Definitions of relative compactness

Question

Per definition, a subset $A$ of a metric space $(X,d)$ is relatively compact if and only if its closure $\overline{A}$ is compact. That means that any sequence in $\overline{A}$ contains a subsequence that converges in $\overline{A}$. Does that imply that $\partial A$ is compact?

According to an alternative definition, $A$ is relatively compact if any sequence in $A$ contains a subsequence convergent in $X$. How do you derive from this that $\partial A$ is compact?

In other words, how can you show that both definitions are equivalent?

Answer 1

Yes.

The boundary of $A$ is defined as $$ \partial A=\overline{A}\cap\overline{A^c}. $$ So $\partial A$ is a closed subset of a compact set, and hence compact.

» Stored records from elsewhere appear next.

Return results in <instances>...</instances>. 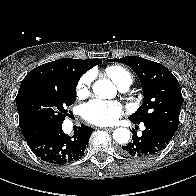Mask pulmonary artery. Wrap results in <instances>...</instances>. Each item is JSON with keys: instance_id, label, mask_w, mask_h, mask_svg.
Wrapping results in <instances>:
<instances>
[{"instance_id": "obj_1", "label": "pulmonary artery", "mask_w": 196, "mask_h": 196, "mask_svg": "<svg viewBox=\"0 0 196 196\" xmlns=\"http://www.w3.org/2000/svg\"><path fill=\"white\" fill-rule=\"evenodd\" d=\"M129 86H130V84H124V85L120 86V89L122 91H126L129 88Z\"/></svg>"}]
</instances>
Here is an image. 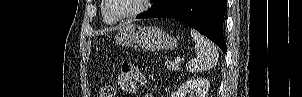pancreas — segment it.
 <instances>
[{"instance_id":"cf45deb5","label":"pancreas","mask_w":302,"mask_h":97,"mask_svg":"<svg viewBox=\"0 0 302 97\" xmlns=\"http://www.w3.org/2000/svg\"><path fill=\"white\" fill-rule=\"evenodd\" d=\"M164 65L167 67L168 71H177V70H179V67L177 66V64H175L173 62L166 61L164 63Z\"/></svg>"}]
</instances>
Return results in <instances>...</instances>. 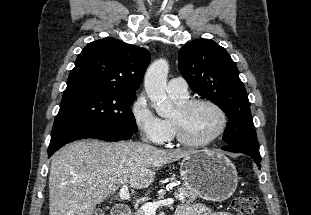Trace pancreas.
I'll use <instances>...</instances> for the list:
<instances>
[{
	"label": "pancreas",
	"mask_w": 311,
	"mask_h": 215,
	"mask_svg": "<svg viewBox=\"0 0 311 215\" xmlns=\"http://www.w3.org/2000/svg\"><path fill=\"white\" fill-rule=\"evenodd\" d=\"M165 192L159 194V199L164 196ZM176 197L181 203H193L196 200V194L189 191L185 186L178 187V193H175ZM134 215H145L142 209H138Z\"/></svg>",
	"instance_id": "pancreas-1"
}]
</instances>
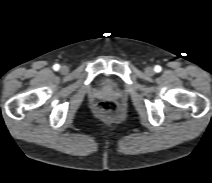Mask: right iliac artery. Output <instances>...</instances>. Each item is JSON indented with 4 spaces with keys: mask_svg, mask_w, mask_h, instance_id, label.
<instances>
[{
    "mask_svg": "<svg viewBox=\"0 0 212 183\" xmlns=\"http://www.w3.org/2000/svg\"><path fill=\"white\" fill-rule=\"evenodd\" d=\"M59 68H60V66H59L58 64H55V65L53 66V69H54L55 71L59 70Z\"/></svg>",
    "mask_w": 212,
    "mask_h": 183,
    "instance_id": "obj_1",
    "label": "right iliac artery"
}]
</instances>
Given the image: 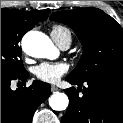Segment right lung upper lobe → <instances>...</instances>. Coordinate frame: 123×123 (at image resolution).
<instances>
[{"label": "right lung upper lobe", "instance_id": "cb5924a9", "mask_svg": "<svg viewBox=\"0 0 123 123\" xmlns=\"http://www.w3.org/2000/svg\"><path fill=\"white\" fill-rule=\"evenodd\" d=\"M10 11L17 15V17L25 23L36 24L40 21L47 19L50 10H40V11H21V10H12V9H2Z\"/></svg>", "mask_w": 123, "mask_h": 123}]
</instances>
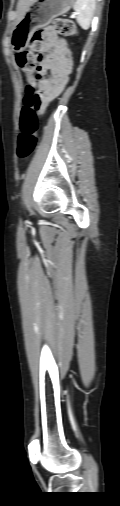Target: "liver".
Instances as JSON below:
<instances>
[{"mask_svg":"<svg viewBox=\"0 0 120 506\" xmlns=\"http://www.w3.org/2000/svg\"><path fill=\"white\" fill-rule=\"evenodd\" d=\"M35 0H19L17 4V20L16 23H18L23 15L25 14L28 7L34 2Z\"/></svg>","mask_w":120,"mask_h":506,"instance_id":"liver-1","label":"liver"}]
</instances>
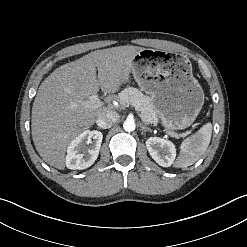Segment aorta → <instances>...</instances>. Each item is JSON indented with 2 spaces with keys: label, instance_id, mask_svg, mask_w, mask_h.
I'll return each instance as SVG.
<instances>
[{
  "label": "aorta",
  "instance_id": "762f6f07",
  "mask_svg": "<svg viewBox=\"0 0 247 247\" xmlns=\"http://www.w3.org/2000/svg\"><path fill=\"white\" fill-rule=\"evenodd\" d=\"M135 122L133 120H126L124 123H123V128L125 131L127 132H132L135 130Z\"/></svg>",
  "mask_w": 247,
  "mask_h": 247
}]
</instances>
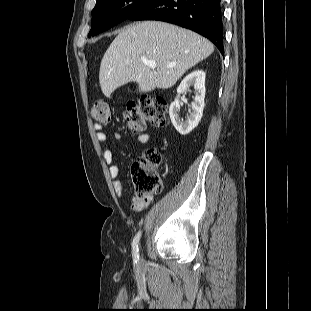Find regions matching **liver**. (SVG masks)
I'll use <instances>...</instances> for the list:
<instances>
[{"label": "liver", "mask_w": 311, "mask_h": 311, "mask_svg": "<svg viewBox=\"0 0 311 311\" xmlns=\"http://www.w3.org/2000/svg\"><path fill=\"white\" fill-rule=\"evenodd\" d=\"M213 51L208 39L190 30L159 21L132 24L121 30L106 50L100 64V87L108 98L132 81L143 93L168 89ZM142 59L155 61L156 68ZM170 64L174 67L167 68Z\"/></svg>", "instance_id": "1"}]
</instances>
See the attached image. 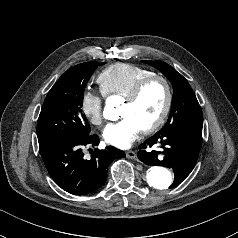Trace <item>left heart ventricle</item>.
Here are the masks:
<instances>
[{"label":"left heart ventricle","mask_w":238,"mask_h":238,"mask_svg":"<svg viewBox=\"0 0 238 238\" xmlns=\"http://www.w3.org/2000/svg\"><path fill=\"white\" fill-rule=\"evenodd\" d=\"M165 102V89L160 82H154L143 92L134 104L122 105L120 115L132 117L140 126L150 125L160 114Z\"/></svg>","instance_id":"1"}]
</instances>
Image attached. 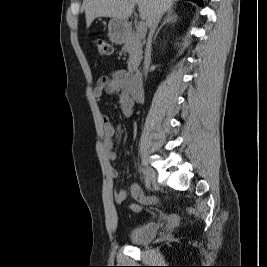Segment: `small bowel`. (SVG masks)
<instances>
[{
    "instance_id": "1",
    "label": "small bowel",
    "mask_w": 267,
    "mask_h": 267,
    "mask_svg": "<svg viewBox=\"0 0 267 267\" xmlns=\"http://www.w3.org/2000/svg\"><path fill=\"white\" fill-rule=\"evenodd\" d=\"M130 85L131 81L128 73L123 69H116L99 79L93 89V97L96 101H100L103 93L115 96L121 112L124 116L129 117L134 113V101L130 96ZM101 118L103 125L102 148L105 152L106 158L109 161H115L117 155L114 152V137L120 136L121 129L120 127L114 126L107 114H102ZM109 175L111 178H117V169L110 166ZM130 194L136 202L130 204L128 209L134 213L141 212L143 205H152L156 202L155 197L147 196L136 183H133L130 186ZM126 199L127 192L125 190H116L114 192V201L117 204L123 203ZM167 220L169 222H175L176 216L170 215L167 217Z\"/></svg>"
}]
</instances>
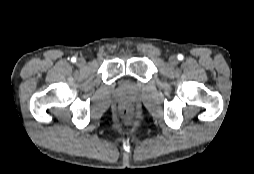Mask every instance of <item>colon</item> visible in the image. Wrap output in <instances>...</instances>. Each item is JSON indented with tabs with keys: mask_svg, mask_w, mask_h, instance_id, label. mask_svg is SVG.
<instances>
[{
	"mask_svg": "<svg viewBox=\"0 0 254 174\" xmlns=\"http://www.w3.org/2000/svg\"><path fill=\"white\" fill-rule=\"evenodd\" d=\"M121 118L125 123H130L133 120V113L130 109L125 108L121 112Z\"/></svg>",
	"mask_w": 254,
	"mask_h": 174,
	"instance_id": "1",
	"label": "colon"
}]
</instances>
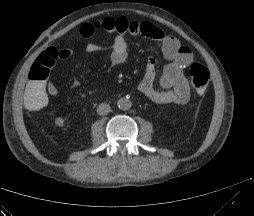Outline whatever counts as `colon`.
<instances>
[{
  "mask_svg": "<svg viewBox=\"0 0 254 216\" xmlns=\"http://www.w3.org/2000/svg\"><path fill=\"white\" fill-rule=\"evenodd\" d=\"M59 53V49H48L31 66L28 82L21 90L22 104L27 112L40 113L48 104V90L44 82L59 60ZM188 74L195 91L200 95L204 94L210 82L209 69L205 65L195 62L190 65Z\"/></svg>",
  "mask_w": 254,
  "mask_h": 216,
  "instance_id": "1",
  "label": "colon"
}]
</instances>
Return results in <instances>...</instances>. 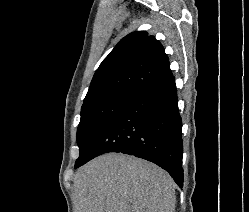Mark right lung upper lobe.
<instances>
[{"label":"right lung upper lobe","mask_w":249,"mask_h":212,"mask_svg":"<svg viewBox=\"0 0 249 212\" xmlns=\"http://www.w3.org/2000/svg\"><path fill=\"white\" fill-rule=\"evenodd\" d=\"M172 76L160 42L145 31L124 37L96 70L84 101L117 91L141 94Z\"/></svg>","instance_id":"right-lung-upper-lobe-1"}]
</instances>
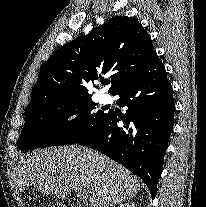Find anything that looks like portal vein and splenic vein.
Listing matches in <instances>:
<instances>
[{"instance_id":"obj_1","label":"portal vein and splenic vein","mask_w":206,"mask_h":207,"mask_svg":"<svg viewBox=\"0 0 206 207\" xmlns=\"http://www.w3.org/2000/svg\"><path fill=\"white\" fill-rule=\"evenodd\" d=\"M71 187L77 193L78 197L81 200H84V201L87 200L88 196L82 189H80L79 187H76V186H71Z\"/></svg>"}]
</instances>
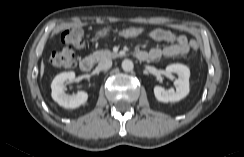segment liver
<instances>
[{"instance_id": "liver-1", "label": "liver", "mask_w": 244, "mask_h": 157, "mask_svg": "<svg viewBox=\"0 0 244 157\" xmlns=\"http://www.w3.org/2000/svg\"><path fill=\"white\" fill-rule=\"evenodd\" d=\"M44 63L42 62L41 63V68H40V76L42 77L43 76V74H44Z\"/></svg>"}]
</instances>
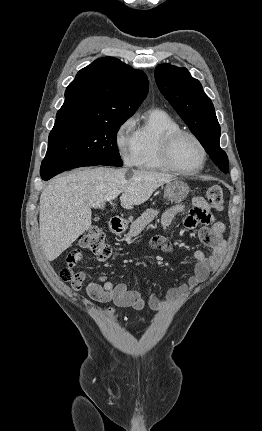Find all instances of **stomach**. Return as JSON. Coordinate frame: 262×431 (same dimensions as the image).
<instances>
[{"label": "stomach", "mask_w": 262, "mask_h": 431, "mask_svg": "<svg viewBox=\"0 0 262 431\" xmlns=\"http://www.w3.org/2000/svg\"><path fill=\"white\" fill-rule=\"evenodd\" d=\"M188 193L189 186L179 179L172 180L164 188V197L170 202H181L187 197Z\"/></svg>", "instance_id": "obj_1"}]
</instances>
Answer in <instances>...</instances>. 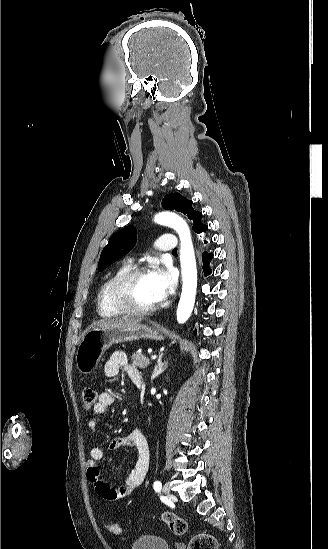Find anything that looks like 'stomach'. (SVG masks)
I'll return each mask as SVG.
<instances>
[{
    "label": "stomach",
    "mask_w": 328,
    "mask_h": 549,
    "mask_svg": "<svg viewBox=\"0 0 328 549\" xmlns=\"http://www.w3.org/2000/svg\"><path fill=\"white\" fill-rule=\"evenodd\" d=\"M138 339H156L164 341L162 331L152 329L149 325H132V327H103L97 329L92 327L86 331L77 351L76 367L82 375H90L96 369L103 353L116 345V343H127V341H138Z\"/></svg>",
    "instance_id": "1"
}]
</instances>
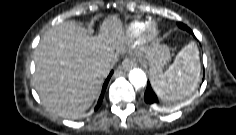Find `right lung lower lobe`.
<instances>
[{
  "label": "right lung lower lobe",
  "mask_w": 236,
  "mask_h": 135,
  "mask_svg": "<svg viewBox=\"0 0 236 135\" xmlns=\"http://www.w3.org/2000/svg\"><path fill=\"white\" fill-rule=\"evenodd\" d=\"M112 74H113V71H111V73L109 74V76L107 77V79H106V81H105V83H104V85H103L102 93H101V95H100V97H99V100H98L97 106L95 107V110H97V109L99 108V106L101 105V102H102L103 97H104V92H105V90H106L107 84H108L109 79H110V77L112 76Z\"/></svg>",
  "instance_id": "1"
}]
</instances>
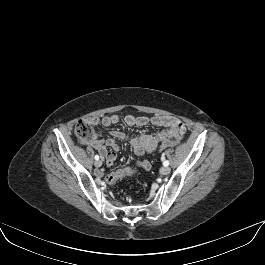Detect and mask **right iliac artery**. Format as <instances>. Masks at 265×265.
Instances as JSON below:
<instances>
[{"instance_id": "obj_1", "label": "right iliac artery", "mask_w": 265, "mask_h": 265, "mask_svg": "<svg viewBox=\"0 0 265 265\" xmlns=\"http://www.w3.org/2000/svg\"><path fill=\"white\" fill-rule=\"evenodd\" d=\"M95 160H99V156L98 155H95Z\"/></svg>"}]
</instances>
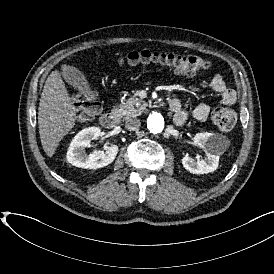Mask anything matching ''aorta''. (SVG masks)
Returning a JSON list of instances; mask_svg holds the SVG:
<instances>
[{
  "mask_svg": "<svg viewBox=\"0 0 274 274\" xmlns=\"http://www.w3.org/2000/svg\"><path fill=\"white\" fill-rule=\"evenodd\" d=\"M165 121L163 116L158 112H152L147 119V128L152 134H159L163 131Z\"/></svg>",
  "mask_w": 274,
  "mask_h": 274,
  "instance_id": "obj_1",
  "label": "aorta"
}]
</instances>
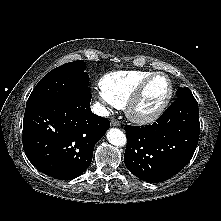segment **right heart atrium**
Returning a JSON list of instances; mask_svg holds the SVG:
<instances>
[{"instance_id": "1", "label": "right heart atrium", "mask_w": 221, "mask_h": 221, "mask_svg": "<svg viewBox=\"0 0 221 221\" xmlns=\"http://www.w3.org/2000/svg\"><path fill=\"white\" fill-rule=\"evenodd\" d=\"M97 100L101 104V109L105 112H108L112 107H117L116 104L109 99L101 90L95 92Z\"/></svg>"}]
</instances>
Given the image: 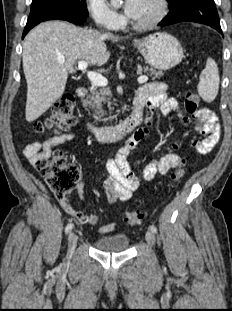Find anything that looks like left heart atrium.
I'll use <instances>...</instances> for the list:
<instances>
[{
    "instance_id": "obj_1",
    "label": "left heart atrium",
    "mask_w": 232,
    "mask_h": 311,
    "mask_svg": "<svg viewBox=\"0 0 232 311\" xmlns=\"http://www.w3.org/2000/svg\"><path fill=\"white\" fill-rule=\"evenodd\" d=\"M142 2L143 0H125L124 11L126 15L130 18L135 17L142 6Z\"/></svg>"
}]
</instances>
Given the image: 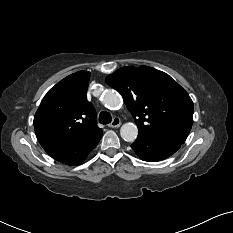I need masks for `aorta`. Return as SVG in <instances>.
<instances>
[{
	"label": "aorta",
	"instance_id": "762f6f07",
	"mask_svg": "<svg viewBox=\"0 0 233 233\" xmlns=\"http://www.w3.org/2000/svg\"><path fill=\"white\" fill-rule=\"evenodd\" d=\"M102 102L109 109H117L122 100L115 90H106L102 94ZM120 135L123 140L133 142L137 138L138 128L134 123H125L121 126Z\"/></svg>",
	"mask_w": 233,
	"mask_h": 233
}]
</instances>
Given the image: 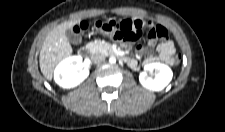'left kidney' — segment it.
<instances>
[{"label":"left kidney","instance_id":"obj_1","mask_svg":"<svg viewBox=\"0 0 225 132\" xmlns=\"http://www.w3.org/2000/svg\"><path fill=\"white\" fill-rule=\"evenodd\" d=\"M171 68L163 63L155 62L146 64L144 71L139 75L143 87L152 91H161L172 80Z\"/></svg>","mask_w":225,"mask_h":132}]
</instances>
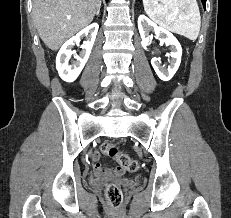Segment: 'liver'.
<instances>
[{
  "instance_id": "6515ba94",
  "label": "liver",
  "mask_w": 231,
  "mask_h": 218,
  "mask_svg": "<svg viewBox=\"0 0 231 218\" xmlns=\"http://www.w3.org/2000/svg\"><path fill=\"white\" fill-rule=\"evenodd\" d=\"M101 0H33V20L38 34L51 50L89 25Z\"/></svg>"
}]
</instances>
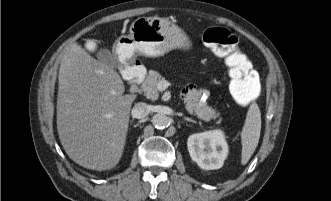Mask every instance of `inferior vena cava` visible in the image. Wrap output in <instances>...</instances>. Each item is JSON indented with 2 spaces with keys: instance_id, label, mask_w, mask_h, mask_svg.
I'll list each match as a JSON object with an SVG mask.
<instances>
[{
  "instance_id": "obj_1",
  "label": "inferior vena cava",
  "mask_w": 331,
  "mask_h": 201,
  "mask_svg": "<svg viewBox=\"0 0 331 201\" xmlns=\"http://www.w3.org/2000/svg\"><path fill=\"white\" fill-rule=\"evenodd\" d=\"M150 113V106L145 102H138L132 109V117L141 119L146 117Z\"/></svg>"
}]
</instances>
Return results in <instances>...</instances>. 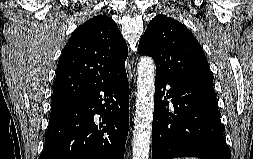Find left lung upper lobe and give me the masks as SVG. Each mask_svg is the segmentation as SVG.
I'll return each mask as SVG.
<instances>
[{
    "label": "left lung upper lobe",
    "instance_id": "left-lung-upper-lobe-1",
    "mask_svg": "<svg viewBox=\"0 0 253 159\" xmlns=\"http://www.w3.org/2000/svg\"><path fill=\"white\" fill-rule=\"evenodd\" d=\"M139 54L149 55L158 75L213 85L207 58L193 34L180 22L158 15L139 42Z\"/></svg>",
    "mask_w": 253,
    "mask_h": 159
}]
</instances>
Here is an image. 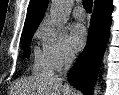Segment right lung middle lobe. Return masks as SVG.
Here are the masks:
<instances>
[{
	"label": "right lung middle lobe",
	"instance_id": "obj_1",
	"mask_svg": "<svg viewBox=\"0 0 119 95\" xmlns=\"http://www.w3.org/2000/svg\"><path fill=\"white\" fill-rule=\"evenodd\" d=\"M36 30H31L25 32L21 36V44L24 50L25 57L28 58L30 56V42L31 38Z\"/></svg>",
	"mask_w": 119,
	"mask_h": 95
}]
</instances>
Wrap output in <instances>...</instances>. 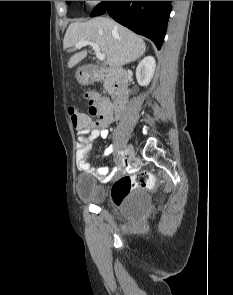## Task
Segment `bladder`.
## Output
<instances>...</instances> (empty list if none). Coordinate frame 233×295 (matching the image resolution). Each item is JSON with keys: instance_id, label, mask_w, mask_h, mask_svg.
<instances>
[{"instance_id": "31cf9c89", "label": "bladder", "mask_w": 233, "mask_h": 295, "mask_svg": "<svg viewBox=\"0 0 233 295\" xmlns=\"http://www.w3.org/2000/svg\"><path fill=\"white\" fill-rule=\"evenodd\" d=\"M75 190L81 201L100 204L105 200L103 185L98 183L92 176H79L76 180ZM127 205L134 216L141 217L149 211L151 198L145 190L139 189L130 197Z\"/></svg>"}]
</instances>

Let $\{x_n\}\subset\partial A$. Since $\partial A\subset\overline{A}$ and $\overline{A}$ is compact, then there exists a subsequence $x_{n_k}\to x\in\overline{A}$. However, $\{x_{n_k}\}\subset\partial A$, and since $\partial A$ is closed and $\{x_{n_k}\}$ convergent to $x$, then $x\in \partial A$. Thus every sequence in $\partial A$ possesses a convergent subsequence with limit in $\partial A$. Hence, $\partial A$ is compact.